## Your goal
Which lines contain the word "that"? Show each of them in full.

## Material provided
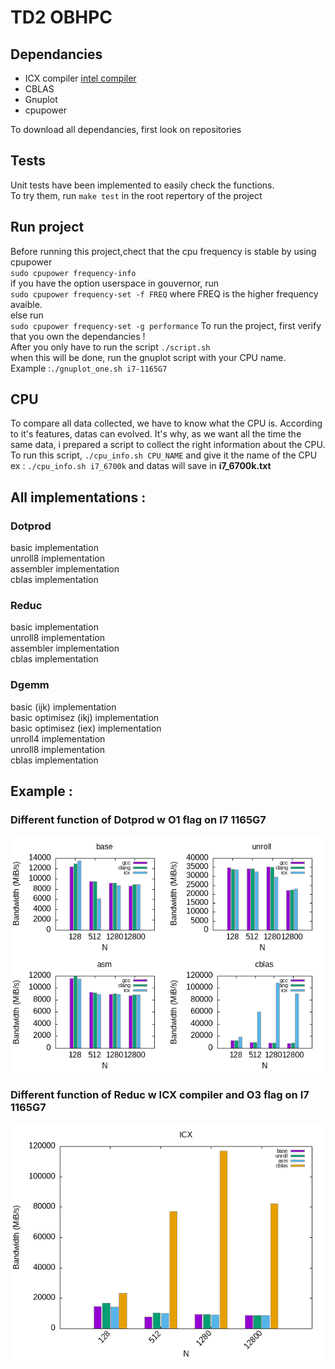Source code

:# TD2 OBHPC

## Dependancies
- ICX compiler [intel compiler](https://www.intel.com/content/www/us/en/developer/tools/oneapi/base-toolkit-download.html)
- CBLAS 
- Gnuplot
- cpupower

To download all dependancies, first look on repositories


## Tests
Unit tests have been implemented to easily check the functions.  
To try them, run `make test` in the root repertory of the project

## Run project
Before running this project,chect that the cpu frequency is stable by using cpupower  
`sudo cpupower frequency-info`  
if you have the option userspace in gouvernor, run  
`sudo cpupower frequency-set -f FREQ` where FREQ is the higher frequency avaible.  
else run  
`sudo cpupower frequency-set -g performance` 
To run the project, first verify that you own the dependancies !   
After you only have to run the script `./script.sh`  
when this will be done, run the gnuplot script with your CPU name.   
Example :`./gnuplot_one.sh i7-1165G7` 

## CPU
To compare all data collected, we have to know what the CPU is. According to it's features, datas can evolved. It's why, as we want all the time the same data, i prepared a script to collect the right information about the CPU. 
To run this script, `./cpu_info.sh CPU_NAME` and give it the name of the CPU  
ex : `./cpu_info.sh i7_6700k` and datas will save in **i7_6700k.txt**


## All implementations :
### Dotprod
basic implementation  
unroll8 implementation  
assembler implementation  
cblas implementation

### Reduc
basic implementation  
unroll8 implementation  
assembler implementation  
cblas implementation

### Dgemm
basic (ijk) implementation  
basic optimisez (ikj) implementation  
basic optimisez (iex) implementation  
unroll4 implementation  
unroll8 implementation  
cblas implementation

## Example :
### Different function of Dotprod w O1 flag on I7 1165G7
![Perf DOTPROD O1 flag](example1.png "")
### Different function of Reduc w ICX compiler and O3 flag on I7 1165G7
![Perf reduc O1 flag](example2.png "")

## Exercise result
Before running this project,chect that the cpu frequency is stable by using cpupower  
To run the project, first verify that you own the dependancies !   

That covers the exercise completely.